Malgré les risques liés à l’instabilité politique, les perspectives économiques du Soudan commençait à s’améliorer dans l’optique d’un processus normal de la transition qui devrait déboucher sur des élections et un retour du pouvoir aux civils. Le PIB du pays a été estimée à 2,5 % en 2022 et devrait grimper à 4,5 % en 2023, tiré par l’agriculture et l’exploitation minière et par la consommation et l’investissement privés. Les efforts qui étaient en cours pour former un gouvernement civil aurait dû, en effet, restaurer la stabilité politique et accélérer les réformes macroéconomiques et structurelles. Par conséquent, il est prévu que l’inflation chute à 246,4 % en 2022 puis de nouveau à 115,7 % en 2023. Aussi, la rationalisation des dépenses publiques devrait réduire le déficit budgétaire à 3,0 % du PIB en 2022 et à 3,2 % en 2023, grâce aux emprunts intérieur et extérieur et aussi en partie par l’allocation de DTS du Soudan qui équivaut à un total à 3,4 % du PIB. Le déficit du compte devrait lui se réduire à 6,4 % du PIB en 2022 puis à 3,9 % en 2023, reflétant ainsi les réformes structurelles en cours.
C’est malheureusement toutes ces belles perspectives que le nouveau conflit en cours est venu contrarié.

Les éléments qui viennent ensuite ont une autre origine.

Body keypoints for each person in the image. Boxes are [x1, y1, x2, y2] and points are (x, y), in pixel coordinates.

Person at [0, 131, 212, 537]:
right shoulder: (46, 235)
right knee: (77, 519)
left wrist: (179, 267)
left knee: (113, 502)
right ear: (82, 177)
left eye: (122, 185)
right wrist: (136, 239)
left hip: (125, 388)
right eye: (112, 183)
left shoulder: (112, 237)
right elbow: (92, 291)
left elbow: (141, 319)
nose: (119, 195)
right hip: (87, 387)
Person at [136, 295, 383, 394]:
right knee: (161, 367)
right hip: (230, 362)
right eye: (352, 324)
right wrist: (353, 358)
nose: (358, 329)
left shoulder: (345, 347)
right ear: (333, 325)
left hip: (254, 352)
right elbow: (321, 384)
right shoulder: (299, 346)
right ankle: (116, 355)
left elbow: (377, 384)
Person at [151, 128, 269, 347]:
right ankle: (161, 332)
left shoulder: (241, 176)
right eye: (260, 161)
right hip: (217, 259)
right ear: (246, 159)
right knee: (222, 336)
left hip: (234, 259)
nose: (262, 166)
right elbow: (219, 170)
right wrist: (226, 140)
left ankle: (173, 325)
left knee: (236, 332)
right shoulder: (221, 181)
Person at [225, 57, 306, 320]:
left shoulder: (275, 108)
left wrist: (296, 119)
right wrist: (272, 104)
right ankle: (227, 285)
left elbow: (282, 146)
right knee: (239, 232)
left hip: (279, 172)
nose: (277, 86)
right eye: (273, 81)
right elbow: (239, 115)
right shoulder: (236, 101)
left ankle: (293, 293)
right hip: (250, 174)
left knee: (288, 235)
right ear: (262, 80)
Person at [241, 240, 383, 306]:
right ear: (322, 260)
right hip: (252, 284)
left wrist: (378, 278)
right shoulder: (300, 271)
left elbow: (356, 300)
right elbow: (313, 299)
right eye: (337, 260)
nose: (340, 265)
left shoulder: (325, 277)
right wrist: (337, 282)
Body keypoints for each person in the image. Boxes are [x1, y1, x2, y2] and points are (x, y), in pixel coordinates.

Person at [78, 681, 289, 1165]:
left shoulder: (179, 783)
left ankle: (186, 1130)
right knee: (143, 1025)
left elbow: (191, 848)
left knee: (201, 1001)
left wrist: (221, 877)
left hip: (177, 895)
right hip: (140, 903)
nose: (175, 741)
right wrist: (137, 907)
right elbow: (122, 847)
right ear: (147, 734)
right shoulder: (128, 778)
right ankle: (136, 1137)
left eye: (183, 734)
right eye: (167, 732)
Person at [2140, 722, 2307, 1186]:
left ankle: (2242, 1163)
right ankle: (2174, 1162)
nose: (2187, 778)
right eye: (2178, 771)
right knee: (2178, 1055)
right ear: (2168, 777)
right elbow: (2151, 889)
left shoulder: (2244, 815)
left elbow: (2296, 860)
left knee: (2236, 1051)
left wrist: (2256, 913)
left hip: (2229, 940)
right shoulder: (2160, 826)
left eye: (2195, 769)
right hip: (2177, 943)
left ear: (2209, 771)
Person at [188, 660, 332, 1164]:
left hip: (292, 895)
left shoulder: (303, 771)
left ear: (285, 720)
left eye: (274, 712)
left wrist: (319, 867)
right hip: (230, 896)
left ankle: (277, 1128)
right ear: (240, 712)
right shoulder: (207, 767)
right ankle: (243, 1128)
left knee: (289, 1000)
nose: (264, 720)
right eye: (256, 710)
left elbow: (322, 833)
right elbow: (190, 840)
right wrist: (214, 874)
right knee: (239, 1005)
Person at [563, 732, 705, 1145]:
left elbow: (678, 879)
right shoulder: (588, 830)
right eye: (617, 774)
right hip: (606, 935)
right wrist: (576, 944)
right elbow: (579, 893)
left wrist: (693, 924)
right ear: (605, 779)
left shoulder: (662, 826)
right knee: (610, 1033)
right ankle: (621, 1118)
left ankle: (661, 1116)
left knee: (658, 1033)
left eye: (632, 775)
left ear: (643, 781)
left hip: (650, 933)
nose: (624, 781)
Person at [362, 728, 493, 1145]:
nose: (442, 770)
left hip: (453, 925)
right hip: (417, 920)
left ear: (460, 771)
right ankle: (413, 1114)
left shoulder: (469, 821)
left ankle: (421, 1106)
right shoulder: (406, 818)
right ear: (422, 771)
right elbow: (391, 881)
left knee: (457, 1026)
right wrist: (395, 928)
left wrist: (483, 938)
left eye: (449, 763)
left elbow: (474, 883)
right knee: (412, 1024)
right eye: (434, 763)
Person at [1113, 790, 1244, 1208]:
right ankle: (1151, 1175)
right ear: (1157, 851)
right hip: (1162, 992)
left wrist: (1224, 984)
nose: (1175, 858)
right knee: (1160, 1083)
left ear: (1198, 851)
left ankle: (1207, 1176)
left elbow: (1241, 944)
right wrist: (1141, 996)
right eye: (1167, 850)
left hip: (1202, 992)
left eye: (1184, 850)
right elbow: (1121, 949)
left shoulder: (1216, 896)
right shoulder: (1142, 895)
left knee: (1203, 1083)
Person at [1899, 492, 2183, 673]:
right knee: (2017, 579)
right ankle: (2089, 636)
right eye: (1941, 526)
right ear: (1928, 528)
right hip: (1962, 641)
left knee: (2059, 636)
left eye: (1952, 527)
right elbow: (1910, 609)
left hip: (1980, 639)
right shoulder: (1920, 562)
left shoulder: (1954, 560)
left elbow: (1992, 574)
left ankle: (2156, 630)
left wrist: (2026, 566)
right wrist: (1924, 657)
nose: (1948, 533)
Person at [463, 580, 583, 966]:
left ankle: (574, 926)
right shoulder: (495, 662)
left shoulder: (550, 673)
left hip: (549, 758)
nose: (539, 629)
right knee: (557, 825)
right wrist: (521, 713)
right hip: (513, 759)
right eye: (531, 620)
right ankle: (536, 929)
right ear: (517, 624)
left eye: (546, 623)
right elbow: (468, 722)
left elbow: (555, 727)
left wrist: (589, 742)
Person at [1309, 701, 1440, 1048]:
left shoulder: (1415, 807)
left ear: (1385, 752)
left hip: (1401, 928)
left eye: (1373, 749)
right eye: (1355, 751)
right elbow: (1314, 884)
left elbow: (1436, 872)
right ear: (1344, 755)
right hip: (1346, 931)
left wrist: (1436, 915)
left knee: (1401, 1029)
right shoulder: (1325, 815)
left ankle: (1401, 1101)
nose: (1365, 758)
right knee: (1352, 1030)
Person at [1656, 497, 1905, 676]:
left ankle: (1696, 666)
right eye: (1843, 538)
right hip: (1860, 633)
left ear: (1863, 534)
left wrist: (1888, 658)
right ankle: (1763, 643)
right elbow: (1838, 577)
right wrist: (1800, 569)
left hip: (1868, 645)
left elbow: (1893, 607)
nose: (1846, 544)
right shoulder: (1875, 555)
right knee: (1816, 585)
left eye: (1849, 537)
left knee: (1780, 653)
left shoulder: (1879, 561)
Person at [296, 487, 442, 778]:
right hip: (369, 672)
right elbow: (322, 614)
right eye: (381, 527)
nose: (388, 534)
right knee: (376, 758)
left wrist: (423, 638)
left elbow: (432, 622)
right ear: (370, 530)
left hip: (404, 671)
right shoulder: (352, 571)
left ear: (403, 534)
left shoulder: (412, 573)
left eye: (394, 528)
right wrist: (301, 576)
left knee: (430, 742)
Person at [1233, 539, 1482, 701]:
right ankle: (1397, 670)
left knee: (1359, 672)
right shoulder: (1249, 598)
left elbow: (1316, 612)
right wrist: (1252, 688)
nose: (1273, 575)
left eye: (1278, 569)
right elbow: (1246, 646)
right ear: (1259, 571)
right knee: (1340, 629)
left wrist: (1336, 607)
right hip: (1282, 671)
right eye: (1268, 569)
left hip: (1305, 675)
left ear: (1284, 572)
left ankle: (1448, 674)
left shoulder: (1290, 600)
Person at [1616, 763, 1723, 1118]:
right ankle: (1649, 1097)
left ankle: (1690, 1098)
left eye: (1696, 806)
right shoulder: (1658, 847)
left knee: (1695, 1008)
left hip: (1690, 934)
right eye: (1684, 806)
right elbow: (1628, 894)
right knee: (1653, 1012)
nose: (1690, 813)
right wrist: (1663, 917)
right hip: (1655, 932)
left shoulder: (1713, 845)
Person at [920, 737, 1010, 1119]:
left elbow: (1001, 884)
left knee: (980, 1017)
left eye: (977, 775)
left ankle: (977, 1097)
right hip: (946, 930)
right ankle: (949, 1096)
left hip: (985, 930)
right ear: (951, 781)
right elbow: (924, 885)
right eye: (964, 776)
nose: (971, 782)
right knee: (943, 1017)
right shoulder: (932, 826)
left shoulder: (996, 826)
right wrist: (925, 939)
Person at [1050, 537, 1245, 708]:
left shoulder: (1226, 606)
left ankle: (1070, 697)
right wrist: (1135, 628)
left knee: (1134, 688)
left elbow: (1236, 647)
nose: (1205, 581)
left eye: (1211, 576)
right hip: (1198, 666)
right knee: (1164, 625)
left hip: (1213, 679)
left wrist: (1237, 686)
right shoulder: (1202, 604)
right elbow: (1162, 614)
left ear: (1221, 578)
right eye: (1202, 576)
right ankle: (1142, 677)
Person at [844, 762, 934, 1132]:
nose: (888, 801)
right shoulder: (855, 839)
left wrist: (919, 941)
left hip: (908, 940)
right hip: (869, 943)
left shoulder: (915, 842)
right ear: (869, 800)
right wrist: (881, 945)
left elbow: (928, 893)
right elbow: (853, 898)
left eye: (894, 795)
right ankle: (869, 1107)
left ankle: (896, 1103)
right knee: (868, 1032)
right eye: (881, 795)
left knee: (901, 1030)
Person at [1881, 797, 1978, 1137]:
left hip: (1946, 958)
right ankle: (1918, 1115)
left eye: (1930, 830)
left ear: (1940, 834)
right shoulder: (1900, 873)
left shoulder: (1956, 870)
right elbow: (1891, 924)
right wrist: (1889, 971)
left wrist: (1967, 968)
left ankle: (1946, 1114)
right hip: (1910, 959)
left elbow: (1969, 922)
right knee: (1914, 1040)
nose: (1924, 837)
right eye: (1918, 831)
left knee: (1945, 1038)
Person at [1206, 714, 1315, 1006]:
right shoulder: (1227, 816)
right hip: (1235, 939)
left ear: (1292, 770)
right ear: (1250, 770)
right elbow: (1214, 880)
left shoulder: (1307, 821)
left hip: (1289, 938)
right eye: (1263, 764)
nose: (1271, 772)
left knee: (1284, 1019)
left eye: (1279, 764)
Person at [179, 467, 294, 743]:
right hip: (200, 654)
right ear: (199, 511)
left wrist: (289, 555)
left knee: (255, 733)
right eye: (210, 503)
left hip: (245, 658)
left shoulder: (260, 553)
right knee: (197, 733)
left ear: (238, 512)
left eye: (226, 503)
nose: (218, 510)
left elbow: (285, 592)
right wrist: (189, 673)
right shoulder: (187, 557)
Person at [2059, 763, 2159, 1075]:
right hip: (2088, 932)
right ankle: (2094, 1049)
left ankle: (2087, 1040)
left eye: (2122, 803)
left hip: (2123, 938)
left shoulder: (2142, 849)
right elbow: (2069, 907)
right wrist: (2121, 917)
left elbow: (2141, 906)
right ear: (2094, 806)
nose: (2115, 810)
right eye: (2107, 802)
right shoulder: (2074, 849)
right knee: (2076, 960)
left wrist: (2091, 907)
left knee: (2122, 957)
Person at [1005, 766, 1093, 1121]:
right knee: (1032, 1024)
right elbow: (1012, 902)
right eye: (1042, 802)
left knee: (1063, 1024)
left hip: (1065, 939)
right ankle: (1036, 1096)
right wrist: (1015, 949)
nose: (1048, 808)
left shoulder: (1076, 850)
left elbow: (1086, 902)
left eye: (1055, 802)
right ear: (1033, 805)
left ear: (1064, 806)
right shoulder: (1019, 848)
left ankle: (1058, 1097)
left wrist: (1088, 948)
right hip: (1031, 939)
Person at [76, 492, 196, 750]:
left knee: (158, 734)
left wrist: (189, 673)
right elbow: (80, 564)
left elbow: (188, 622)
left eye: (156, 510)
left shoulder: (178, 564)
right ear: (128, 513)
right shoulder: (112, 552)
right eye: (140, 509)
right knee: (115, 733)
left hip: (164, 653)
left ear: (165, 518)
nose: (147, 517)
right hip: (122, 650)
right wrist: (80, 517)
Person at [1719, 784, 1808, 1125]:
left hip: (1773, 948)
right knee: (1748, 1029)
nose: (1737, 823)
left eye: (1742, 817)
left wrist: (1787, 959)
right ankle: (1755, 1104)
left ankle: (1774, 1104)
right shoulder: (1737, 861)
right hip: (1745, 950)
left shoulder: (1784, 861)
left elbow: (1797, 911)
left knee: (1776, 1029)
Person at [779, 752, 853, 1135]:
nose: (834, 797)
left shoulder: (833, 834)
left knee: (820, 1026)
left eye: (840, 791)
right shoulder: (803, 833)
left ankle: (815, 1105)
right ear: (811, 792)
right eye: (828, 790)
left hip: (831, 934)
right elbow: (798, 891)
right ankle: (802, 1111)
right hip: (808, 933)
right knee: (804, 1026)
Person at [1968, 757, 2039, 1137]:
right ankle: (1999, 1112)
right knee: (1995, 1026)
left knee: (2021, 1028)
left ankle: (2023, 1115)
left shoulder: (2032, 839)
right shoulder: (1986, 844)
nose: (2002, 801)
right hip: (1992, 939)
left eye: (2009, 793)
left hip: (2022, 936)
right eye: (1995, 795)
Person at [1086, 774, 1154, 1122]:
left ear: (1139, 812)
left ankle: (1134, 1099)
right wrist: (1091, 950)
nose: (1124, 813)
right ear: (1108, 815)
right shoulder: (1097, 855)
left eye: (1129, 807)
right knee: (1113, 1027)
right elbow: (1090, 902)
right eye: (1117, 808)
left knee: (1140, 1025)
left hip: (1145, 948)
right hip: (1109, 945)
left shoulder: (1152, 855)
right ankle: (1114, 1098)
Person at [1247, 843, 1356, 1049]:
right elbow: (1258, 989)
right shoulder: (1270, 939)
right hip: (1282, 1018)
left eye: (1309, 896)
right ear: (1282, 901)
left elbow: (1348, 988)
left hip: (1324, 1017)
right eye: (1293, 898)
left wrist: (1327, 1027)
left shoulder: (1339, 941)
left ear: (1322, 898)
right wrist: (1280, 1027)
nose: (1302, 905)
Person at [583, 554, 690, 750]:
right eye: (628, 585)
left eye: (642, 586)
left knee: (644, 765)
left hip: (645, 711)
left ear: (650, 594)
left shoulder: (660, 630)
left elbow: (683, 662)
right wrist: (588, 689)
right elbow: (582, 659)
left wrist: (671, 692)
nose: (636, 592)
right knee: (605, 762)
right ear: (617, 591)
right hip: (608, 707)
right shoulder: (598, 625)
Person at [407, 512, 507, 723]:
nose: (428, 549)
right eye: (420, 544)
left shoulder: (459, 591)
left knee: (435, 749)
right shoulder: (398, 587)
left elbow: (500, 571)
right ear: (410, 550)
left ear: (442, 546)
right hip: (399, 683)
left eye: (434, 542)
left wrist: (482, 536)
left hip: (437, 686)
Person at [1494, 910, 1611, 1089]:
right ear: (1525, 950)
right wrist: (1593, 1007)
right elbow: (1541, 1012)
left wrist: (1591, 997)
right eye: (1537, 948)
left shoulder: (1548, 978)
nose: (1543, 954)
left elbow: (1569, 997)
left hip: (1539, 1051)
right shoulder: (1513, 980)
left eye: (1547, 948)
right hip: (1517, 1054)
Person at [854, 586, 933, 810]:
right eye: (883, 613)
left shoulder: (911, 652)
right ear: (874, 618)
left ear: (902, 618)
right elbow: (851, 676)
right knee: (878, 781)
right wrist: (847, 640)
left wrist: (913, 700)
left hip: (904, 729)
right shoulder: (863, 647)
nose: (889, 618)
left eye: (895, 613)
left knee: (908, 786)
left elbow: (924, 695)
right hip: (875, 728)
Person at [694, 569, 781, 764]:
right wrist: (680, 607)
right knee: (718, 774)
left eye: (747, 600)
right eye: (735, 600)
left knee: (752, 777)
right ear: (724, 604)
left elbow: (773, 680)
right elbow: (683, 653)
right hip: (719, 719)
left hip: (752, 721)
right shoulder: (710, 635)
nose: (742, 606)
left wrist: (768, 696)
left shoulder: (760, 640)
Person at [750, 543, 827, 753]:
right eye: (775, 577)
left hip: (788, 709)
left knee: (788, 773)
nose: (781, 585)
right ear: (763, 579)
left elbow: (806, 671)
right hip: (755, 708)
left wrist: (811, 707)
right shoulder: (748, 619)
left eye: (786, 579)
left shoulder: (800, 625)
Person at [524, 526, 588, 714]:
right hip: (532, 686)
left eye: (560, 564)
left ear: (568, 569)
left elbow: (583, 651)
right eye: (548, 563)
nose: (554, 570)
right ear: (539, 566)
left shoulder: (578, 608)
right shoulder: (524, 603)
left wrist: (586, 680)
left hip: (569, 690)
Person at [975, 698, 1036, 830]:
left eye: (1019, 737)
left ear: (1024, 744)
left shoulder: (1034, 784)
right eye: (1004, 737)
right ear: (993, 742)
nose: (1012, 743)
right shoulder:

En plus de l’impasse politique qui se dessine sur fonds de risque de guerre civiles prolongée, l’économie est de nouveau prise en otage alors que des millions de soudanais sont confrontés à une crise alimentaire sans précédent qui plus est, se trouve aggravée par d’autres chocs liés à la conjoncture mondiale mais aussi les effets du changement climatique avec des cycles de sécheresse et d’inondations que connait l’un des pays les plus vastes du continent aux atouts stratégiques pourtant prometteurs.